Aristide Briand savait également que la paix, pour être réelle, devait avoir un soubassement légal dans les relations internationales:
«Il s’agit de fonder la paix du monde sur un ordre légal, de faire une réalité de droit de cette solidarité internationale qui apparaît comme une réalité physique.»
Le fameux pacte Briand-Kellogg signé en 1928 par une soixantaine de pays mettait «la guerre hors-la-loi».
Ce sont des personnalités comme lui et d’autres qu’il nous faut aujourd’hui pour que cette «déclaration de paix» demeure une réalité en Europe depuis près de 80 ans (malgré quelques anicroches épouvantables de l’ex-Yougoslavie à l’Ukraine) et qu’elle s’étende enfin sur toute une planète encore ravagée par les conflits où les populations civiles sont les principales touchées comme en Syrie ou au Yémen, en République du Congo ou en Birmanie.
Les centristes, gardiens du legs de Briand, doivent être en première ligne en défendant ce pacifisme lucide, cette paix qui ne se construit pas sur des abandons et des compromissions avec ses ennemis qui sont souvent ceux également de la liberté et de la démocratie républicaine.

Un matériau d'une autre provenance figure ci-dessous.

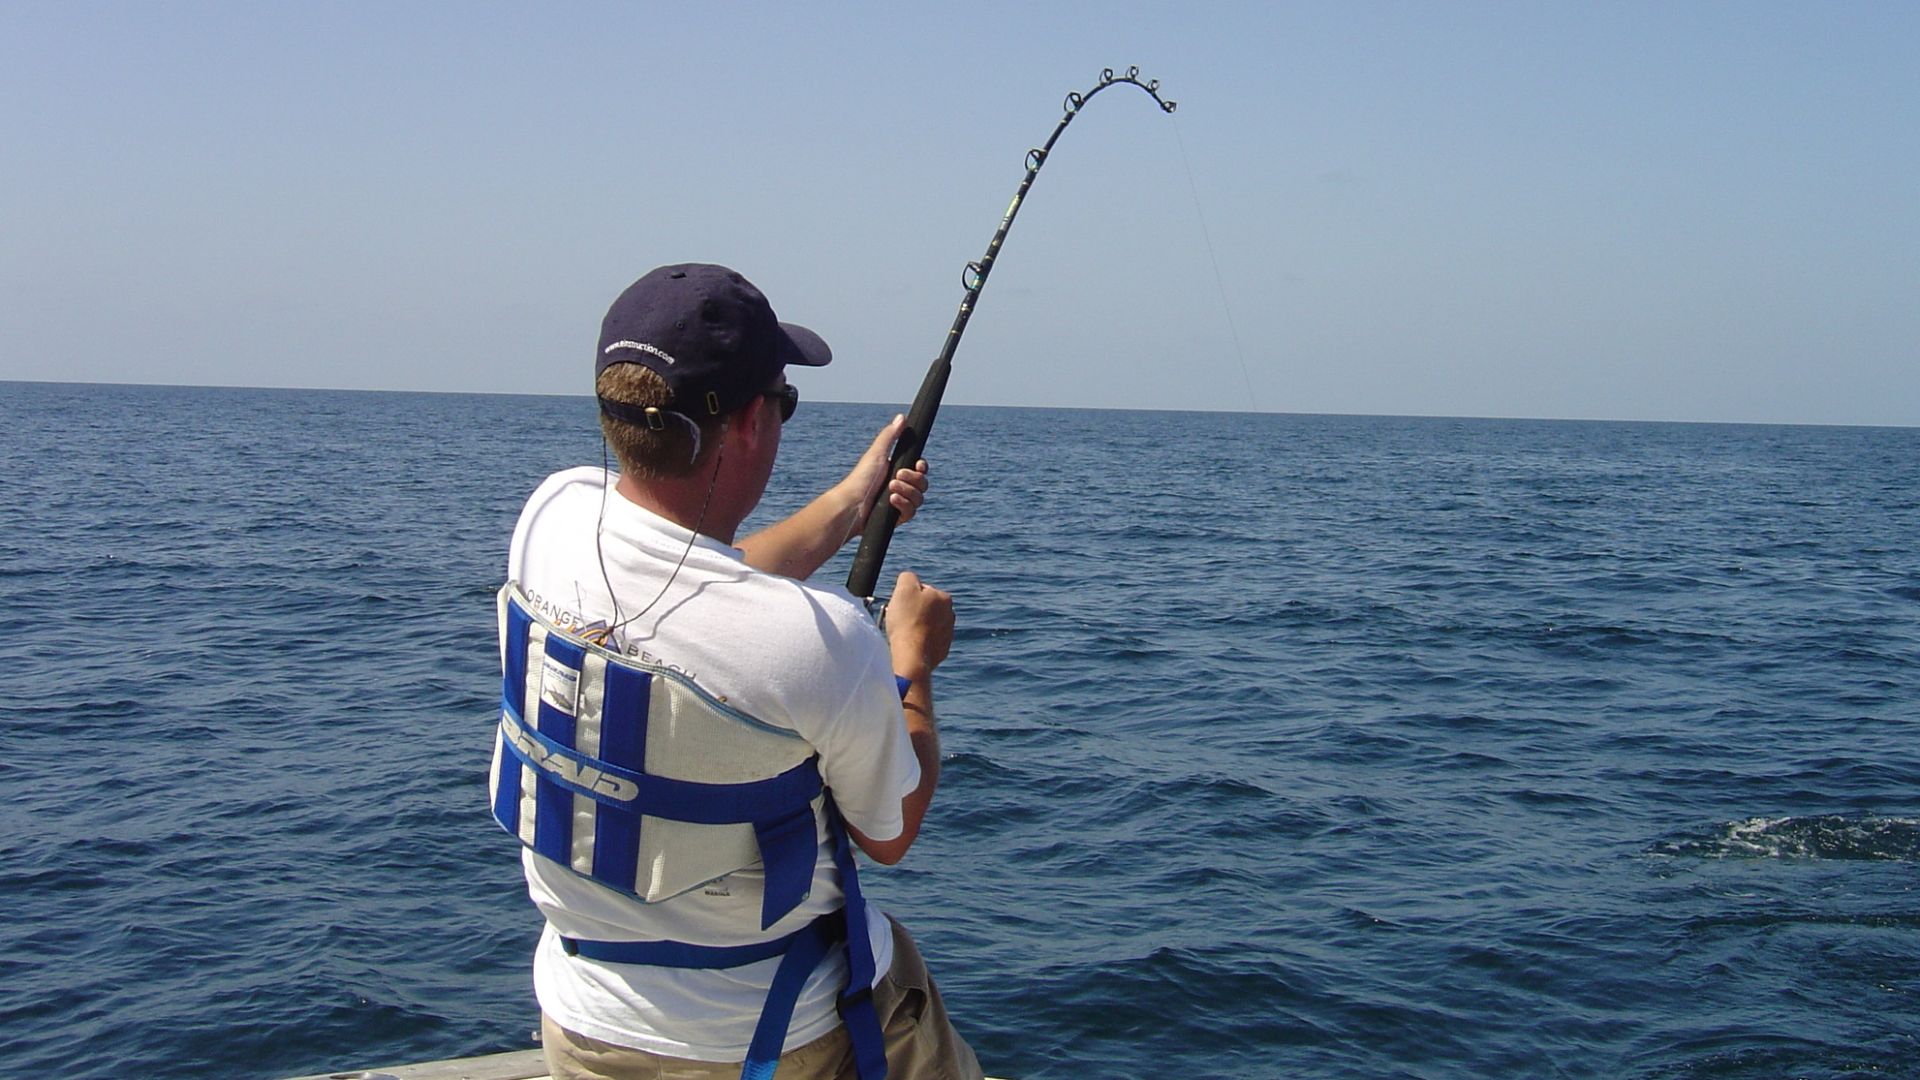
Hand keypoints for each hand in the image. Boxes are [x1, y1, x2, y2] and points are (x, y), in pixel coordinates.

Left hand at [840, 415, 929, 542]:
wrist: (851, 504)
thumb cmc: (861, 478)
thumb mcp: (876, 453)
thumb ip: (890, 436)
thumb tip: (902, 417)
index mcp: (897, 471)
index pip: (919, 470)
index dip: (922, 468)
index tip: (918, 465)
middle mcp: (900, 487)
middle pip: (923, 484)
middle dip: (913, 479)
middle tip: (897, 475)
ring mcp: (900, 503)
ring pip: (919, 499)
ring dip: (907, 492)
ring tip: (891, 489)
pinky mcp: (897, 518)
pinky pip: (911, 512)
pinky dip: (904, 505)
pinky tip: (892, 500)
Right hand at [885, 571, 952, 678]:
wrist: (912, 655)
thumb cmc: (908, 620)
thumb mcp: (904, 588)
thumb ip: (908, 577)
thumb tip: (909, 579)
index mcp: (944, 598)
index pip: (922, 591)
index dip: (907, 597)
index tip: (900, 606)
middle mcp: (950, 615)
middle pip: (925, 609)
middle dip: (913, 612)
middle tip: (900, 620)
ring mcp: (947, 634)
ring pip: (926, 625)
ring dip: (915, 627)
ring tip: (903, 633)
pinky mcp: (941, 651)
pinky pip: (926, 642)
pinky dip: (918, 642)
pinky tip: (909, 644)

Au moment où l’on commémore le centenaire de l’armistice de 1918, où tant de gens crurent que la guerre était enfin et définitivement reléguée dans les poubelles de l’Histoire dans une exaltation extraordinaire, rappelons-nous le sacrifice de ces millions de gens qui ne servirent à rien puisque la Deuxième guerre mondiale éclata vingt ans après (les deux conflits mondiaux sont souvent groupés par certains historiens contemporains qui parlent d’une même grande guerre mondiale avec un armistice de deux décennies entre ses deux phases) et que nous en sommes toujours à comptabiliser les millions de morts qui jonchent les champs de bataille mais aussi les champs et les villes de civils depuis la capitulation de l’Allemagne et du Japon en 1945.
Oui, la paix mais pas à tout prix, notamment à celui qui fait que ses ennemis en profitent pour créer le chaos grâce à la naïveté de certains pacifistes.
Fragile comme la démocratie, la paix à l’instar de la liberté, se défend sans concession.